A strength of these ideas is the undeniable fact of the recency, in evolutionary terms, that portions of humanity departed on the path to sedentation, abundance, and civilization. Another is the substantial evidence about the nature of H-G diets and daily activities, lifestyles to which modern humans are fine-tuned by evolution. Finally, plausible mechanisms exist to account for the genetic-cultural interactions that lead to mass risk in modern society.

Other support for this species-wide, population-wide view of common diseases is found among populations now in rapid cultural transition. Changes in risk levels, both favorable and unfavorable, are observed after relatively short exposures to traditional or to industrial cultures and these are promptly followed by changes in mean population levels of risk and rates of disease.

This global reasoning and biological synthesis provides a conceptual vantage point from which modern mass diseases can be regarded and which go beyond the individual and even beyond populations to the health and survival of the species.

Limitations of the theory

But these ideas amount to speculation or, at best, teleological reasoning. There is evidence, for example, that hunter-gatherers lived short lives. Little is known about the longevity of our ancestors or of any biological advantage to long life beyond child-rearing years. Moreover, few of these concepts are amenable to experiment. A spontaneous or experimental return to subsistence patterns from affluent living patterns is rare indeed. Omnivory, and the great variety of diets and lifestyle conditions in which humankind has survived and flourished, also speak against any narrow interpretation of human diet and evolutionary legacy.
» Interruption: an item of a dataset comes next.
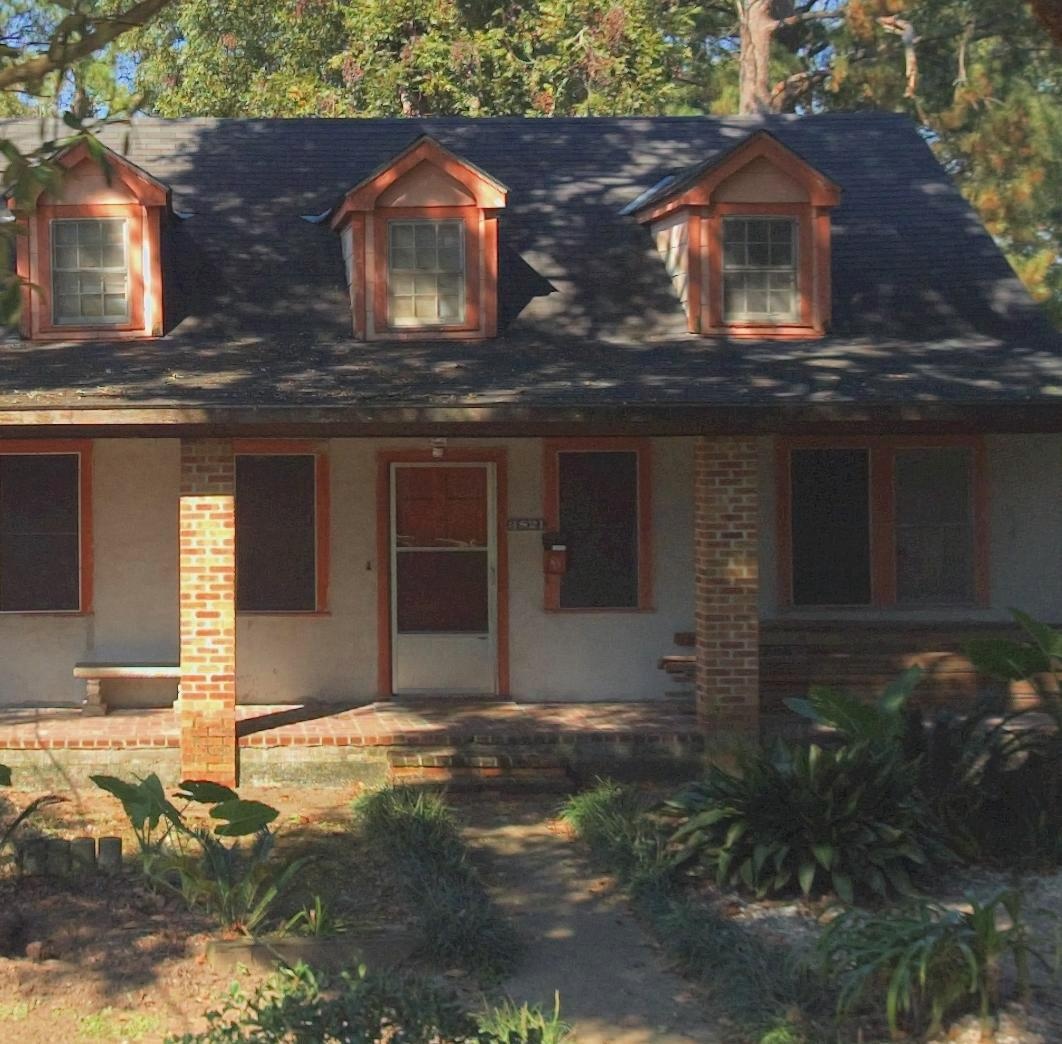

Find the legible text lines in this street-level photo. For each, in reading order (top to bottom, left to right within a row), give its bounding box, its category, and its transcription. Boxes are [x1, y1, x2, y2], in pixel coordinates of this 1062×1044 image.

[506, 519, 545, 531] StreetNumber: 8821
Therefore, this thesis about the role of evolution and culture, however attractive intuitively, needs further thought and testing. Quantitative markers are needed to characterize habitual diet among H-G and fossil hominids. More rigorous examination of these concepts could come from tracing DNA through major stages of human evolution, as well as from new observations of populations in transition, and, finally, from direct experiment on the metabolic and longer-term effects of changing diet, activity, and lifestyle.

Though we in industrial society shall never return to H-G patterns of living, barring a natural or man-made cataclysm, to the extent that we can understand those patterns and their differences from modern lifestyles, the better may we understand and address modern phenomena of mass risk and common diseases.